=== Tugas Latihan ===
1/ Jawablah pertanyaan berikut berdasarkan bacaan.
(a) Di kecamatan mana aktivitas PT Fajar Sakti Prima yang dikeluhkan masyarakat berlangsung?
(b) Apa jabatan Muhammad Udin di DPRD Kaltim?
(c) Pada hari dan tanggal berapa Rapat Dengar Pendapat itu diadakan?
2/ Salin dengan tepat bagian bacaan mulai dari "Wakil rakyat asal" sampai dengan "alur sungai Mahakam.".

=== Bacaan ===
▼

PARLEMENTARIA KALTIM – Aktivitas PT Fajar Sakti Prima (FSP) di alur Sungai Mahakam yang berada di Kecamatan Muara Pahu, Kabupaten Kutai Barat, Provinsi Kalimantan Timur (Kaltim) dikeluhkan masyarakat, terutama para nelayan setempat. Keluhan tersebut telah disampai di telinga para wakil rakyat yang bertugas di Kantor Dewan Perwakilan Rakyat Daerah (DPRD) Kaltim, di Jalan Teuku Umar, Karang Paci, Samarinda.
Muhammad Udin, salah satunya. Wakil Ketua Panitia Khusus (Pansus) Investigasi Pertambangan IP DPRD Kaltim ini menyebut bahwa kegiatan FSP yang melakukan penyedotan pasir sungai, otomatis berdampak limbah. “Berkaitan dengan lingkungan, kan otomatis penyedotan pasir sungai, entah itu lumpur atau pasirnya dibawa ke darat, kan otomatis ada limbah air, nah limbah airnya itu dibuang langsung atau ada penyaringannya,” ujar Udin, sapaannya.
Wakil rakyat asal daerah pemilihan Kota Bontang, Kabupaten Kutai Timur dan Berau ini menyampaikan informasi tersebut usai mengikuti Rapat Dengar Pendapat (RDP) di Ruang Rapat Gedung D Lantai 3 Kompleks Perkantoran DPRD Kaltim, Kamis (23/02/2023). Agenda RDP berkaitan dengan aktivitas FSP, konsultasi dan verifikasi data terkait perizinan pengerukan pasir di alur sungai Mahakam.

▲

=== Bahan ===
▼

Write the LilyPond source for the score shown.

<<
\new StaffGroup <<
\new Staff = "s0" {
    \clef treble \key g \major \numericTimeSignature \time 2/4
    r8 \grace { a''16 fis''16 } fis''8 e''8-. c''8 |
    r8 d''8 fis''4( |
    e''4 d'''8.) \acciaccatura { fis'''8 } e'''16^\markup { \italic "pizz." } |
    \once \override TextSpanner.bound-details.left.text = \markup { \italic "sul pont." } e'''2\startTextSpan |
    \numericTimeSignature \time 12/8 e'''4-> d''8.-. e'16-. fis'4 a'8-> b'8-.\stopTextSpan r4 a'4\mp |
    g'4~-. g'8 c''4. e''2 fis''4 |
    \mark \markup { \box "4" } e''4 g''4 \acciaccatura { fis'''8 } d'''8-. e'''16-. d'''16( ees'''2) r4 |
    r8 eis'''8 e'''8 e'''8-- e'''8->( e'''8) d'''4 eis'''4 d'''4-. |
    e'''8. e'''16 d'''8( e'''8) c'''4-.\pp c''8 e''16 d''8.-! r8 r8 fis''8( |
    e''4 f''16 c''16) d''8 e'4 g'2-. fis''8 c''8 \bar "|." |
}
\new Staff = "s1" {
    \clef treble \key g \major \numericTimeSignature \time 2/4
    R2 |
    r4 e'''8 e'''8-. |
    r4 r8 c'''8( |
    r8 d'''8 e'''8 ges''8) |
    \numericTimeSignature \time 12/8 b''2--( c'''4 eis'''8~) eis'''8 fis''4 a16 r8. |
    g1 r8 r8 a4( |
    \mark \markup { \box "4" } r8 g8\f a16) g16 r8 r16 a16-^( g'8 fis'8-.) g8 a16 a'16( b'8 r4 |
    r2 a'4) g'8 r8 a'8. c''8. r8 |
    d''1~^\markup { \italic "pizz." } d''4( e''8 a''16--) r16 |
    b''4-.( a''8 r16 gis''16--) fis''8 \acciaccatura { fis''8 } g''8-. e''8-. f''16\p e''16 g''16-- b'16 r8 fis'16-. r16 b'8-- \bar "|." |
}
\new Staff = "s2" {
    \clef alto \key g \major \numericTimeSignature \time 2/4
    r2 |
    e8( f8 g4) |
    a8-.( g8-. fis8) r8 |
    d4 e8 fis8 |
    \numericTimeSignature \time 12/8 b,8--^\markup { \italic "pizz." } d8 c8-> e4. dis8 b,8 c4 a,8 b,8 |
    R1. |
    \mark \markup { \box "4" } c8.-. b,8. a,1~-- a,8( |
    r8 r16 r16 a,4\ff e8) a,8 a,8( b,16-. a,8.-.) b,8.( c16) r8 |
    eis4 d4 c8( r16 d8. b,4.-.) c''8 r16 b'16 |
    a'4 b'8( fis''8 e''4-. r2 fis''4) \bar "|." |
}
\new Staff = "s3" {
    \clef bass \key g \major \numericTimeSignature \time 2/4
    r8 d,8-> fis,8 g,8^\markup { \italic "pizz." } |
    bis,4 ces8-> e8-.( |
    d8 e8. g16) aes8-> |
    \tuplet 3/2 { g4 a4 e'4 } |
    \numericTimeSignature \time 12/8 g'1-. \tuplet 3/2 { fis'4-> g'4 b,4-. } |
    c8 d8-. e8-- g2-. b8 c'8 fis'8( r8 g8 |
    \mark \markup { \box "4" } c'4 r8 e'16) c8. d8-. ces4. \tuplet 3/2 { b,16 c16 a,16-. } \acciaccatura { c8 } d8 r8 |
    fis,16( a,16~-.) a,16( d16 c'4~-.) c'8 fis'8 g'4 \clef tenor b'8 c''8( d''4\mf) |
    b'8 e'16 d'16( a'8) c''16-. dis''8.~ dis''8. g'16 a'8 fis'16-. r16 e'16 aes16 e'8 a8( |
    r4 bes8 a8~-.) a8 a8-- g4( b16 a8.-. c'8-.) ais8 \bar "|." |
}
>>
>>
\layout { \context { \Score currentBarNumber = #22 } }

▲

=== Hasil Tiap Tugas ===
1/
(a) Kecamatan Muara Pahu, Kabupaten Kutai Barat.
(b) Wakil Ketua Panitia Khusus (Pansus) Investigasi Pertambangan DPRD Kaltim.
(c) Kamis, 23/02/2023.

2/
Wakil rakyat asal daerah pemilihan Kota Bontang, Kabupaten Kutai Timur dan Berau ini menyampaikan informasi tersebut usai mengikuti Rapat Dengar Pendapat (RDP) di Ruang Rapat Gedung D Lantai 3 Kompleks Perkantoran DPRD Kaltim, Kamis (23/02/2023). Agenda RDP berkaitan dengan aktivitas FSP, konsultasi dan verifikasi data terkait perizinan pengerukan pasir di alur sungai Mahakam.